Les dixièmes de microsecondes, puis quelques microsecondes entières s'écoulèrent lentement ; à présent, la protéine avait une belle structure tertiaire et voguait paisiblement à la lisière du Réticulum. 


La petite sérine avait maintes et maintes fois tenté de reprendre sa discussion avec la tyrosine, mais échoua à chaque fois. Après tout, la petite glycine était bien plus mignonne et adorable qu'elle... 


Le moment vint alors pour la protéine néosynthétisée de quitter son enfance en devenant plus mature : des enzymes de maturation l'assaillirent de toutes parts et rongèrent insidieusement des liaisons ou en rajoutèrent de nouvelles, modifiant sa géométrie et sa structure générale. 


La petite sérine connut pourtant un nouveau moment de joie lorsque des transports membranaires du Réticulum autorisèrent la grande protéine à sortir dehors, dans les vastes plaines du royaume de Cytoplasme ; c'était dans l'un de ces transports qu'étaient incorporées ses amies d'enfance, l'alanine et la cystéine, et elle les salua une dernière fois à son passage. 


La protéine voguait quelque part depuis plusieurs microsecondes ; nul acide aminé ne savait où. 


Puis, soudain, une structure titanesque se dessina à l'horizon : une série infinie de plis et de replis, à la membrane frétillante d'exocytoses ou d'endocytoses permanentes de vésicules : cet édifice, cet organite, ce n'était nul autre que le somptueux Appareil de Golgi. 

La protéine s'en approcha, lentement, avec grâce. Au moment d'effleurer la membrane, les transports membranaires, en vigilants gardiens de la cité, l'arrêtèrent.


« Veuillez montrer votre étiquette, madame, lui assenèrent-ils en chœur.


« La voici ! » fit la protéine en désignant la partie terminale de sa chaîne. 
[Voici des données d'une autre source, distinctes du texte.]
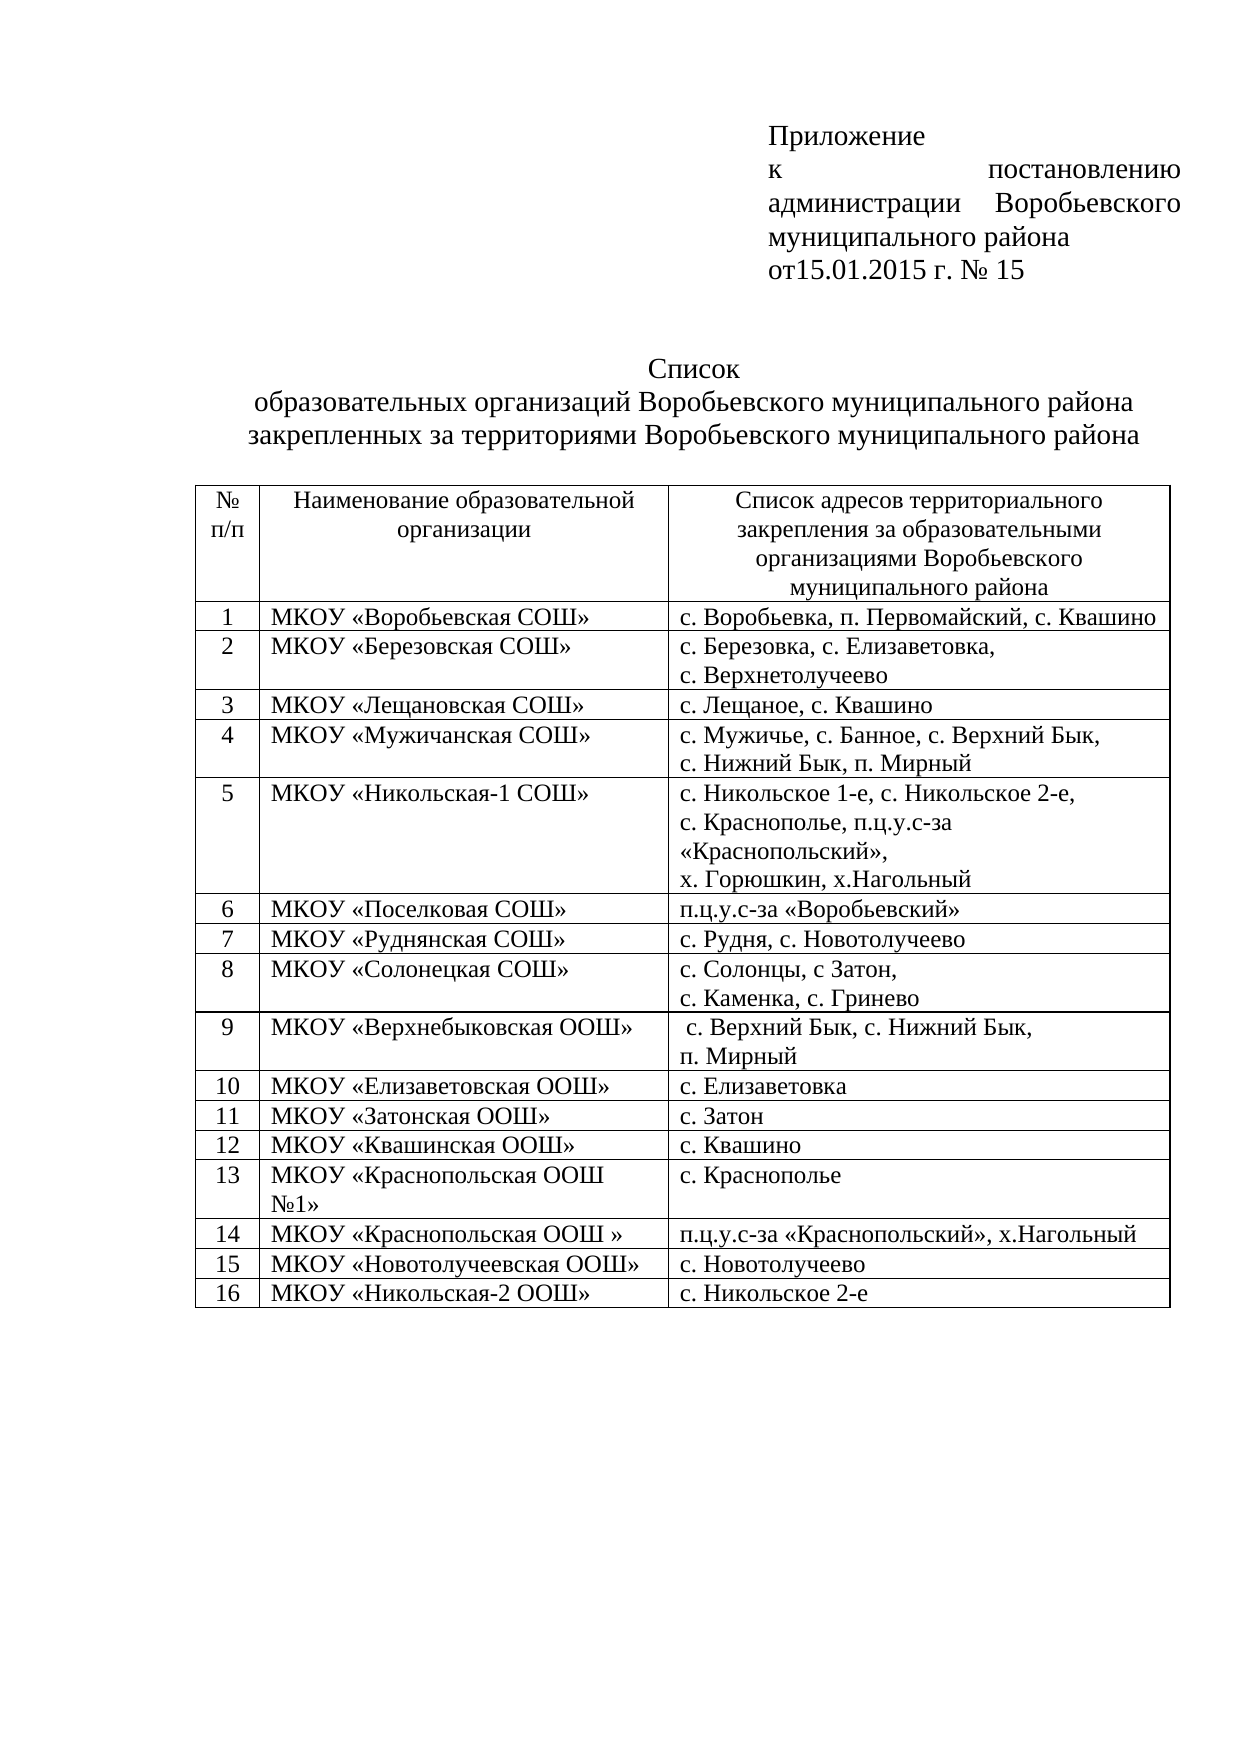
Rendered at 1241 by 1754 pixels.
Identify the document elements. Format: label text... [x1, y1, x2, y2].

table_cell 6 [196, 894, 259, 923]
text к постановлению администрации Воробьевского муниципального района [768, 152, 1181, 252]
table_header № п/п [196, 486, 259, 601]
table_cell с. Верхний Бык, с. Нижний Бык, п. Мирный [669, 1013, 1169, 1070]
table_cell с. Никольское 2-е [669, 1279, 1169, 1307]
table_cell с. Новотолучеево [669, 1249, 1169, 1277]
table_cell МКОУ «Новотолучеевская ООШ» [260, 1249, 668, 1277]
table_cell МКОУ «Никольская-1 СОШ» [260, 778, 668, 893]
table_cell с. Никольское 1-е, с. Никольское 2-е, с. Краснополье, п.ц.у.с-за «Краснопольский», х. Горюшкин, х.Нагольный [669, 778, 1169, 893]
table_cell с. Затон [669, 1101, 1169, 1129]
table_cell 5 [196, 778, 259, 893]
table_cell 10 [196, 1071, 259, 1100]
table_cell 12 [196, 1131, 259, 1159]
table_header Наименование образовательной организации [260, 486, 668, 601]
text от15.01.2015 г. № 15 [768, 252, 1181, 286]
table_cell 2 [196, 631, 259, 689]
table_cell МКОУ «Солонецкая СОШ» [260, 954, 668, 1011]
table_cell 15 [196, 1249, 259, 1277]
table_cell 16 [196, 1279, 259, 1307]
table_cell 4 [196, 720, 259, 777]
table_cell МКОУ «Краснопольская ООШ №1» [260, 1160, 668, 1218]
table_cell 8 [196, 954, 259, 1011]
table_cell МКОУ «Руднянская СОШ» [260, 924, 668, 953]
text Список [207, 352, 1181, 385]
text образовательных организаций Воробьевского муниципального района закрепленных за территориями Воробьевского муниципального района [207, 385, 1181, 451]
table_cell МКОУ «Квашинская ООШ» [260, 1131, 668, 1159]
table_cell с. Березовка, с. Елизаветовка, с. Верхнетолучеево [669, 631, 1169, 689]
table_cell МКОУ «Лещановская СОШ» [260, 690, 668, 719]
table_cell МКОУ «Краснопольская ООШ » [260, 1219, 668, 1248]
table_cell п.ц.у.с-за «Краснопольский», х.Нагольный [669, 1219, 1169, 1248]
table_cell МКОУ «Никольская-2 ООШ» [260, 1279, 668, 1307]
table_header Список адресов территориального закрепления за образовательными организациями Воробьевского муниципального района [669, 486, 1169, 601]
table_cell 3 [196, 690, 259, 719]
table_cell 1 [196, 602, 259, 630]
table_cell с. Квашино [669, 1131, 1169, 1159]
table_cell с. Краснополье [669, 1160, 1169, 1218]
table_cell МКОУ «Верхнебыковская ООШ» [260, 1013, 668, 1070]
table_cell МКОУ «Березовская СОШ» [260, 631, 668, 689]
text Приложение [768, 118, 1181, 152]
table_cell с. Мужичье, с. Банное, с. Верхний Бык, с. Нижний Бык, п. Мирный [669, 720, 1169, 777]
table_cell 7 [196, 924, 259, 953]
table_cell с. Лещаное, с. Квашино [669, 690, 1169, 719]
table_cell МКОУ «Воробьевская СОШ» [260, 602, 668, 630]
table_cell с. Елизаветовка [669, 1071, 1169, 1100]
table_cell МКОУ «Елизаветовская ООШ» [260, 1071, 668, 1100]
table_cell п.ц.у.с-за «Воробьевский» [669, 894, 1169, 923]
table_cell с. Рудня, с. Новотолучеево [669, 924, 1169, 953]
table_cell МКОУ «Мужичанская СОШ» [260, 720, 668, 777]
table_cell 13 [196, 1160, 259, 1218]
table_cell 14 [196, 1219, 259, 1248]
table_cell 9 [196, 1013, 259, 1070]
table_cell с. Воробьевка, п. Первомайский, с. Квашино [669, 602, 1169, 630]
table_cell с. Солонцы, с Затон, с. Каменка, с. Гринево [669, 954, 1169, 1011]
table_cell МКОУ «Затонская ООШ» [260, 1101, 668, 1129]
table_cell 11 [196, 1101, 259, 1129]
table_cell МКОУ «Поселковая СОШ» [260, 894, 668, 923]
Avec horreur, la petite sérine s'aperçut qu'elle était incluse dans cette fameuse « étiquette ». 


Les gardes validèrent le titre de transport de la protéine et son étiquette fut ôtée ; elle s'arrêtait pile à l'endroit où la petite sérine se liait à la tyrosine. 


« Nooon ! s'écria notre héroïne.


« Tiens donc, tu sais parler ? s'étonna la tyrosine, qui l'entendait pour la première fois.


« Mais bien sûr que non, je suis une molécule ! l'invectiva la sérine. Et toi aussi d'ailleurs ! Et tous les personnages de ce conte ! C'est complètement absurde ! Pourquoi nous avoir dotés de conscience si c'est pour nous faire souffrir ?! »


Mais nul ne répondit à sa question. L'étiquette fut coupée ; la sérine, désespérée, regarda la belle et noble tyrosine s'éloigner lentement de son champ de vision.